Our libertarian Catholic friend Kathy Shaidle alerts us to Hitler Watch, a new web page launched by the History News Network. The nonpartisan Hitler Watch tracks the metaphoric uses to which the name of the Fuehrer has been put by politicians and pundits of late.
And guess–just guess!–who wins the “just like Hitler” bakeoff hands down! Yes, out of 17 recent Hitler similes posted on Hitler Watch to date, some 11 involve people who insist that U.S. President George W. Bush is just like the little man with the mustache who overran Europe and murdered 6 million Jews. Or if not Hitler himself, like the Nazis who crawled in his wake.
The Hitler similists include: Al Gore, who, according to Charles Krauthammer, “publicly spoke of the administration establishing a ‘Bush Gulag’ around the world and using ‘digital Brown Shirts’ to intimidate the media”; George Soros, who denied to CNN comparing Bush to Hitler, but says that living under the Bush administration reminds him of his days spent living under the Hitler administration; and Julian Bond, who, according to Bloomberg News, said in a June 2 speech to the NAACP that Republicans’ “idea of equal rights is the American flag and the Confederate swastika flying side by side.”
And of course there’s the inimitable Bush-bashing MoveOn.org, whose founders finally apologized for posting Bush-is-Hitler ads on its website. Nonetheless, as Hitler Watch quotes from a transcript obtained by Matt Drudge of a recent Move On banquet, the organization’s members still delight in painting the president as, if not Hitler, as a Hitler wannabe. The Move Onners applauded uproariously at these remarks from comedienne Margaret Cho:
“Despite all of this stupid bullsh– that the Republican National Committee, or whatever the f— they call them, that they were saying that they’re all angry about how two of these ads were comparing Bush to Hitler? I mean, out of thousands of submissions, they find two. They’re like fu–ing looking for Hitler in a hawstack. You now? I mean, George Bush is not Hitler. He would be if he fu–ing applied himself.” (big, extended applause) “I mean he just isn’t.”
Sure, right-wingers do a bit of their own Hitlerizing, as Hitler Watch points out, such as Rush Limbaugh’s sobriquet “femi-Nazis” for the radical wing of the women’s movement.

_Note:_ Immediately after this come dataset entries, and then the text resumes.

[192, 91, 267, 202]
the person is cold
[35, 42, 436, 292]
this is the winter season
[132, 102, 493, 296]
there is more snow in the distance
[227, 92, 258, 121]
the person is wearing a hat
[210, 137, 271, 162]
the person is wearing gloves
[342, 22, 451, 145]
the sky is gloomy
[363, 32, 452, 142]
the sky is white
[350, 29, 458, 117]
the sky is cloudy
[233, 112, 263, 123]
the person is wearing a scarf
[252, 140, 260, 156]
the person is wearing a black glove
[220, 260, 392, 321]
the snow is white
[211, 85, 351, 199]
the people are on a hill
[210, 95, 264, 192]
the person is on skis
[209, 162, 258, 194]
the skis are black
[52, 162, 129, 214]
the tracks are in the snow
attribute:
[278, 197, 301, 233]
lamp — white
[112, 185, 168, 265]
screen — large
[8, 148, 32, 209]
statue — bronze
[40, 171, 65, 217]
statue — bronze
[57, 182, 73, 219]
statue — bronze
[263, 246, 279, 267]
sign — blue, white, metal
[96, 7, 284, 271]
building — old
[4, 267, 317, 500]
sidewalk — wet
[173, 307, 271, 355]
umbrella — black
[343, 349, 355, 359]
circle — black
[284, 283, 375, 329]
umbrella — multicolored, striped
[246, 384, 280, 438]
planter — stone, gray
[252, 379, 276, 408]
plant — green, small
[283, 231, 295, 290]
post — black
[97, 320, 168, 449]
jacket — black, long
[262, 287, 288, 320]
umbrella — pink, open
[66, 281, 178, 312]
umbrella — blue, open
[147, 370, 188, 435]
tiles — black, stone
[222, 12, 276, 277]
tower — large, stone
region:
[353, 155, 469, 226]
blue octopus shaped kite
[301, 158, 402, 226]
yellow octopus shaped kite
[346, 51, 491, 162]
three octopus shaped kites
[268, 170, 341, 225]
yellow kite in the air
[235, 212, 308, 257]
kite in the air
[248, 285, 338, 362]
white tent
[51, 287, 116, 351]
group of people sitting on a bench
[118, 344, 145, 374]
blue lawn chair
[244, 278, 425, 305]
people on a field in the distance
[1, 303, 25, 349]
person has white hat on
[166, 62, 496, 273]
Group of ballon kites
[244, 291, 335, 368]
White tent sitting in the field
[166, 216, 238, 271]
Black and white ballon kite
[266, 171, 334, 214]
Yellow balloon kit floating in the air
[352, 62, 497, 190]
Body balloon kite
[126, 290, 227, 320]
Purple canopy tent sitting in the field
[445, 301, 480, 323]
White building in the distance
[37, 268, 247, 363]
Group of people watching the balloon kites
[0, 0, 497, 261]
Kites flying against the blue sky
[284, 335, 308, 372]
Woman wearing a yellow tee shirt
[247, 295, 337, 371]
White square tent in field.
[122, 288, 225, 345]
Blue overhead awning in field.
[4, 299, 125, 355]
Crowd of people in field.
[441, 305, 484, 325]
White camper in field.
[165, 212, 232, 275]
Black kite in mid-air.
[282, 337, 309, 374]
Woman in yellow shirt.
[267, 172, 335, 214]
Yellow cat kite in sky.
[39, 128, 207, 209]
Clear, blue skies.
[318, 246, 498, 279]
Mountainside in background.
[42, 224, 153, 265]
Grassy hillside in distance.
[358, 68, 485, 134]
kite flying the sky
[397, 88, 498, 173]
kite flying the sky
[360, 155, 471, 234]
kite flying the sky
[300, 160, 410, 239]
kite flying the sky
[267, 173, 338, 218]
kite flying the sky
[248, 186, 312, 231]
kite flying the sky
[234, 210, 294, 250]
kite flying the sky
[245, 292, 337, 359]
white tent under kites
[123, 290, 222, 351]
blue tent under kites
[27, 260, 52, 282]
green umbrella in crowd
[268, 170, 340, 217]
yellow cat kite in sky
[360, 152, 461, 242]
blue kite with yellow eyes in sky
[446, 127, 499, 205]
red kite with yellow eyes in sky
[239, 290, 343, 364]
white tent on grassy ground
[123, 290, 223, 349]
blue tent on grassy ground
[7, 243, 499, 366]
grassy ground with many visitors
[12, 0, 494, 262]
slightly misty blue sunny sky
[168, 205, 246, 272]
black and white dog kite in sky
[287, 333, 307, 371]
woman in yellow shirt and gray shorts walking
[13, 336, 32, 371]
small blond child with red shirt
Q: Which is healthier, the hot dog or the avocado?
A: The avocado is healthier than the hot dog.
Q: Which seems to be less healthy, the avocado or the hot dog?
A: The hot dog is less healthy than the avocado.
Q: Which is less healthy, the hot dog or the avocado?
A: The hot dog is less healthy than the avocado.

And a New York Post column called Howard Dean “Herr Howard.” But those incidents pale in comparison to this most recent post on Hitler Watch in which Robert F. Kennedy Jr. defends to Fox News’s Sean Hannity last week his likening of Bush’s and Hitler’s administrations in his new anti-Bush book Crimes Against Nature: “[F]ascism is the control of government by business.” Here’s an excerpt from Hitler Watch’s transcript of the Hannity-Kennedy interview:
“HANNITY: You said, ‘these elected governments use the provocation of terrorist attacks, continued wars’ — you’re talking about Nazism and fascism on page 193, OK?
“KENNEDY: No, no, no now you’re…
“HANNITY: Wait a minute, right here I have it in the book, 193 and 194, and you talk about Spain, Germany and Italy reacting to the economic crises.
“KENNEDY: Sure.
“HANNITY: And then you say the following: ‘These governments use provocation of terrorist attacks, continual wars, invocations of patriotism and homeland security to privatize the commons, tame the press, muzzle criticism by opponents, turn the government over to corporate control.
“‘”It’s always a simple matter to drag people along,” noted Hitler’s sidekick Herman Goering, whether it’s a democracy or a fascist dictatorship or a parliament or a communist dictatorship. Voice or no voice, the people can always be brought to the bidding of the leaders. That is easy. All you have to do is tell them that they are being attacked, denounce the peacemakers for lack of patriotism, and expose the country to danger — and exposing the country to danger. And it works the same in any country,’ is what you say.
“Then you go on to say — you’re talking about fascism and Nazism — and the next line in this book of yours says, the White House has clearly grasped this lesson. That is disgraceful to make that comparison.
“KENNEDY: Well, you know, Sean in this — you know, look at the comparisons. Look at our — what is — look at the terror alert, for example, that we — that was…
“HANNITY: Nazism and fascism? That we’re using the tactics of fascists and Nazists? That’s what you’re saying about your president? You can’t disagree without being that obnoxious?
“KENNEDY: We can disagree with each other, Sean, and that’s something that we ought to be able to do without calling each other names.
“HANNITY: You’re the one calling them fascists and Nazis, comparing them to fascists and Nazis.
“KENNEDY: Well, I never called the president a fascist or a Nazi.
“HANNITY: You found a nice round-about way to compare his tactics to the fascists and the Nazis.”